- Church: Coptic Catholic Church
- See: Minya
- Installed: 25 March 2013
- Term ended: 7 October 2020
- Predecessor: Ibrahim Isaac Sidrak
- Successor: Basilios Fawzy Al-Dabe
- Previous posts: Titular Bishop of Mareotes (2006–2013) Curial Bishop of Alexandria (2006–2013)

Orders
- Ordination: 20 May 1988 by Antonios Naguib
- Consecration: 13 October 2006 by Antonios Naguib

Personal details
- Born: Kamal Fahim Awad Hanna 3 July 1961 (age 64) Tawa, Minya Governorate, Egypt
- Alma mater: Pontifical Gregorian University

= Botros Fahim Hanna =

Egyptian Coptic Catholic bishop (born 1961)

Botros Fahim Awad Hanna (born Kamal Fahim Awad Hanna; 3 July 1961) is an Egyptian Coptic Catholic hierarch, who served as the Eparch (Bishop) of the Eparchy of Minya from 2013 until his resignation in 2020. Prior to this, he served as the Curial Bishop of the Coptic Catholic Patriarchate of Alexandria and Titular Bishop of Mareotes from 2006 to 2013.

== Early life and ministry ==
Fahim Hanna was born on 3 July 1961 in the village of Tawa, located near the city of Minya in the Minya Governorate, Egypt. He studied philosophy and theology at the St. Leo Grand Seminary in Maadi, Cairo. He was ordained to the priesthood on 20 May 1988 for the Eparchy of Minya by Bishop Antonios Naguib.

Following his ordination, he pursued higher academic studies in Rome.
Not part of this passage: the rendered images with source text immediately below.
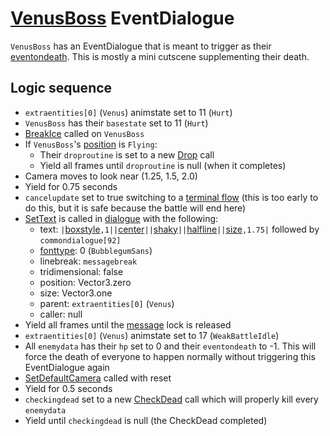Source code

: # [VenusBoss](../../Enemy%20actions/Enemies/VenusBoss.md) EventDialogue
`VenusBoss` has an EventDialogue that is meant to trigger as their [eventondeath](../../Actors%20states/Enemy%20features.md#eventondeath). This is mostly a mini cutscene supplementing their death.

## Logic sequence

- `extraentities[0]` (`Venus`) animstate set to 11 (`Hurt`)
- `VenusBoss` has their `basestate` set to 11 (`Hurt`)
- [BreakIce](../../../Entities/EntityControl/Notable%20methods/Freeze%20handling.md#breakice) called on `VenusBoss`
- If `VenusBoss`'s [position](../../Actors%20states/BattlePosition.md) is `Flying`:
    - Their `droproutine` is set to a new [Drop](../../../Entities/EntityControl/EntityControl%20Methods.md#drop) call
    - Yield all frames until `droproutine` is null (when it completes)
- Camera moves to look near (1.25, 1.5, 2.0)
- Yield for 0.75 seconds
- `cancelupdate` set to true switching to a [terminal flow](../Update%20flows/Terminal%20flow.md) (this is too early to do this, but it is safe because the battle will end here)
- [SetText](../../SetText/SetText.md) is called in [dialogue](../../SetText/Dialogue%20mode.md#dialogue-mode) with the following:
    - text: `|`[boxstyle](../../../SetText/Individual%20commands/Boxstyle.md)`,1||`[center](../../../SetText/Individual%20commands/Center.md)`||`[shaky](../../../SetText/Individual%20commands/Shaky.md)`||`[halfline](../../../SetText/Individual%20commands/Halfline.md)`||`[size](../../../SetText/Commands.md)`,1.75|` followed by `commondialogue[92]`
    - [fonttype](../../SetText/Notable%20states.md#fonttype): 0 (`BubblegumSans`)
    - linebreak: `messagebreak`
    - tridimensional: false
    - position: Vector3.zero
    - size: Vector3.one
    - parent: `extraentities[0]` (`Venus`)
    - caller: null
- Yield all frames until the [message](../../SetText/Notable%20states.md#message) lock is released
- `extraentities[0]` (`Venus`) animstate set to 17 (`WeakBattleIdle`)
- All `enemydata` has their `hp` set to 0 and their `eventondeath` to -1. This will force the death of everyone to happen normally without triggering this EventDialogue again
- [SetDefaultCamera](../../Visual%20rendering/SetDefaultCamera.md) called with reset
- Yield for 0.5 seconds
- `checkingdead` set to a new [CheckDead](../Action%20coroutines/CheckDead.md) call which will properly kill every `enemydata`
- Yield until `checkingdead` is null (the CheckDead completed)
He attended the Pontifical Gregorian University, where he obtained a doctorate in biblical theology. Upon returning to Egypt, he served in various pastoral and academic roles, including as a parish priest, a professor of theology, and later as the rector of the St. Leo Grand Seminary in Maadi (2005–2006).

== Episcopate ==
On 31 August 2006, the Synod of Bishops of the Coptic Catholic Church elected Hanna as the Curial Bishop of the Patriarchate of Alexandria. Following election confirmation by Pope Benedict XVI on 6 September 2006, he was assigned the titular see of Mareotes. He received his episcopal consecration on 13 October 2006 from the Coptic Catholic Patriarch, Antonios Naguib, with Patriarch Emeritus Cardinal Stéphanos II Ghattas and other bishops serving as co-consecrators.

On 25 March 2013, the Coptic Catholic Synod elected Hanna to succeed Ibrahim Isaac Sidrak (who had been elevated to Patriarch) as the Eparch of Minya, the largest Coptic Catholic diocese in Egypt. It was published by the Holy See on 8 April 2013. He was formally enthroned in the Cathedral of Minya on 19 April 2013. During his tenure in Minya, he focused on strengthening youth ministry, medical services, and Catholic education within the eparchy.

On 7 October 2020, the Synod of Bishops of the Coptic Catholic Church accepted Hanna's resignation from the pastoral governance of the Eparchy of Minya due to health reasons. He was succeeded by Patriarch Ibrahim Isaac Sidrak as a Patriarchal Administrator, and later by Bishop Basilios Fawzy Al-Dabe.